> [WRITTEN TASK] Could you give the lines as a JSON list of strings, one string per line and blank lines left out, starting at the line that contains "The value of" and ending at the end of the items below, both ends included?

> [DATASET EXTRACT]
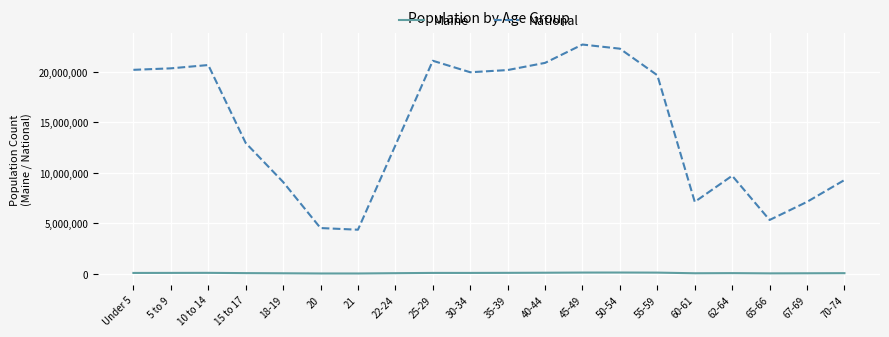

Rank the series at 10 to 14 from lowest to highest value.

Maine, National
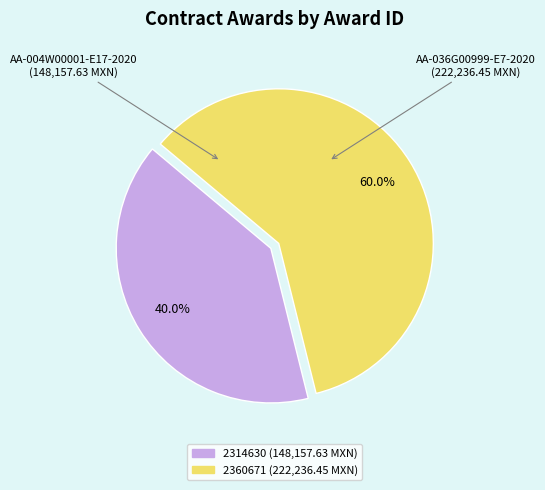

To the nearest percent, what is the difference between the 2314630 and 2360671 slice percentages?

20%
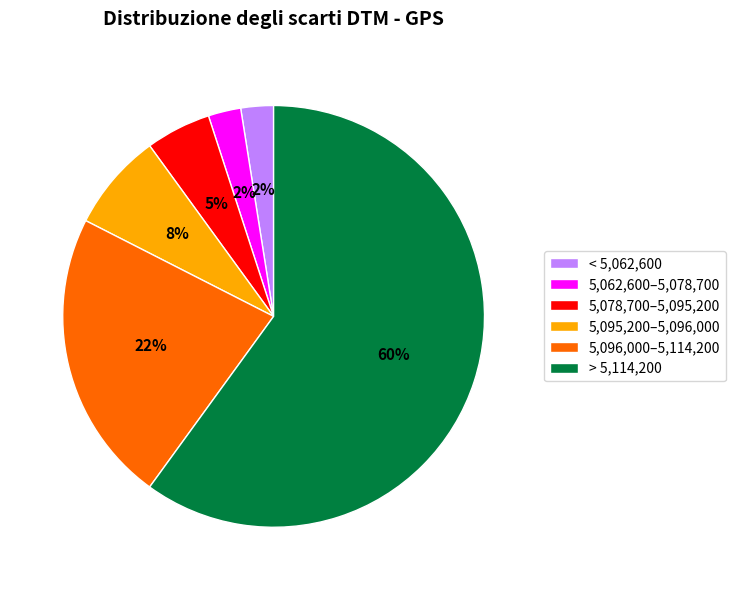

Which has a higher value, 5,062,600–5,078,700 or 5,095,200–5,096,000?

5,095,200–5,096,000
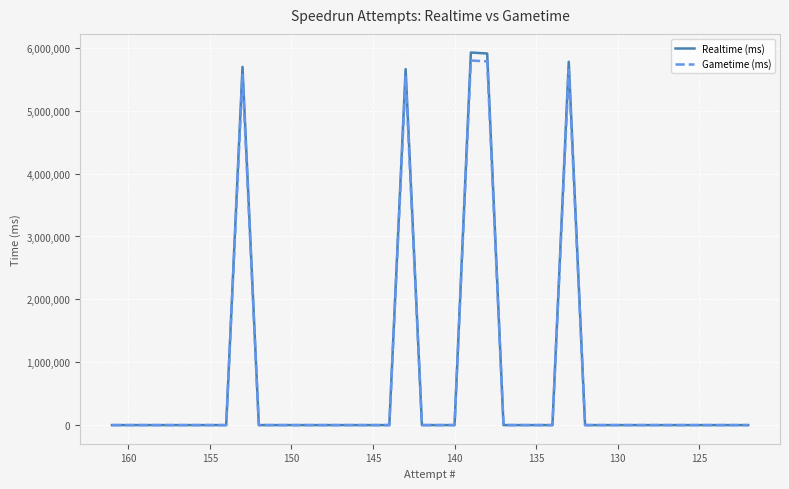

The value of Gametime (ms) at 37 is -1913990. True or false?

False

> [EXERCISE RESPONSE]
[
  "The value of Gametime (ms) at 37 is -1913990. True or false?",
  "False"
]